When I first started teaching nutrition to teenagers and adolescents in Ogun State, something troubled me: students could recite facts about balanced diets but weren't making healthier choices at the school canteen. They knew what to eat; that knowledge just wasn't reaching their plates. That gap between knowledge and behaviour had been nagging at me for years. When we finally designed a study to tackle it, we didn't just ask whether nutrition education worked — we asked whether the way we taught it made any difference at all.
The problem behind the problem
Nigeria's adolescents carry a dual burden: persistent micronutrient deficiencies on one hand, and rapidly rising rates of overweight, obesity, and diet-related noncommunicable diseases on the other. In Ogun State specifically, young people navigate between traditional dietary patterns and an expanding market for ultra-processed foods, sugar-sweetened beverages, and fast food. Schools represent one of the few settings where adolescents can be reached consistently and at scale — yet nutrition education in Nigerian secondary schools remains inconsistent, mostly embedded in broader health lessons, and delivered the way it has always been: a teacher at the front, a class of students passively listening. We wanted to test something different.
What we did
Between January and May 2024, we recruited 274 adolescents aged 13 to 19 from two private secondary schools in Odeda Local Government Area. Using a quasi-experimental design, we assigned one school to a collaborative learning–based nutrition education intervention and the other to conventional didactic teaching. Both groups received identical nutrition content — eight one-hour weekly sessions covering food groups, portion control, nutrient functions, beverage choices, and strategies for overcoming barriers to healthy eating — but the delivery differed entirely.
In the intervention group, students worked in small groups, took on rotating teaching roles, debated food choices, and solved real-life dietary dilemmas together through buzz group discussions, jigsaw learning, and role-play. In the control school, sessions looked like a standard classroom lesson: the teacher talked, the students listened. At the end of eight weeks, and again four weeks later, we assessed diet quality using the validated Diet Quality Questionnaire (DQQ) and measured nutrition knowledge with a validated instrument.
What we found
The results were striking. Across every major diet quality indicator, adolescents in the collaborative learning group outperformed their counterparts. The Global Dietary Recommendations (GDR) score — a composite measure of overall diet quality — rose by nearly five points in the intervention group compared to less than one point in controls. Their NCD-Protect score, measuring consumption of health-promoting foods like fruits, vegetables, pulses, and whole grains, jumped by nearly four points. Meanwhile, their NCD-Risk score fell by more than one point; in the control group, it barely moved. Improvements in nutrition knowledge followed the same pattern: intervention participants gained nearly 10 percentage points, while the control group scores changed by less than 2. After adjusting for baseline differences and sociodemographic factors through ANCOVA, the intervention effect remained large and statistically robust, with partial η² of 0.26 for GDR score and 0.13 for nutrition knowledge.

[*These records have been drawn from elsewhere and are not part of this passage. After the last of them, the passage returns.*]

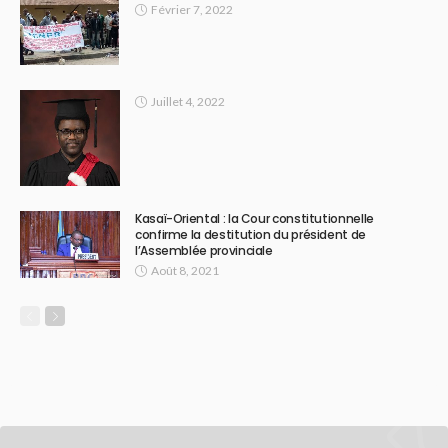
Février 7, 2022
Juillet 4, 2022
Kasaï-Oriental : la Cour constitutionnelle
confirme la destitution du président de
l’Assemblée provinciale
Août 8, 2021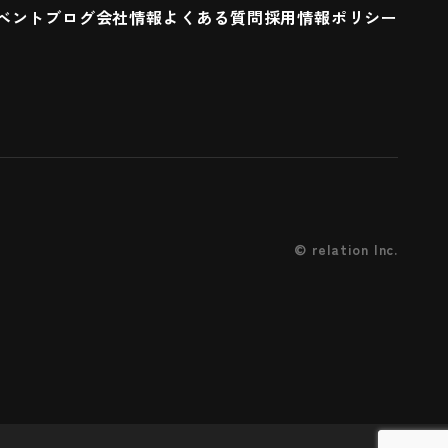
ベント
ブログ
会社情報
よくある質問
採用情報
ポリシー
©
relation Inc.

One finding gave us pause: processed meat consumption increased at the endline in the intervention group. This likely reflects the realities of the food environment — in peri-urban Ogun State, processed meat products are inexpensive and widely available. It is a reminder that school education alone cannot fully counteract food environment pull, and that future curricula should explicitly address processed meat risks.
Why this matters
Many school-based nutrition programmes improve knowledge without changing what adolescents actually eat. Our findings suggest that how nutrition is taught may be as important as what is taught. Collaborative learning — with its emphasis on peer interaction, shared problem-solving, and active engagement — appears to connect knowledge to behaviour in ways that passive instruction does not. The intervention is not expensive or complex. It uses existing classroom infrastructure, standard nutrition content, and facilitation skills that trained nutritionists and teachers can learn. Scaling it requires investment in teacher training and curriculum integration, not a wholesale reimagining of school health policy.
What comes next
This was a short-term study in two private schools. We do not yet know whether improvements persist over months or years, how the intervention performs in public schools or rural settings, or how effects vary across socioeconomic groups beyond what our design could capture. Cluster-randomised trials with longer follow-up, multiple schools, and mixed school types are needed. Incorporating anthropometric outcomes alongside diet quality could also provide a fuller picture of impact.
Adolescents are among the most nutritionally vulnerable populations in the world, and among the most underserved in targeted programmes. Getting nutrition education right for them — not just in content but in method — could matter enormously for chronic disease trajectories across a generation.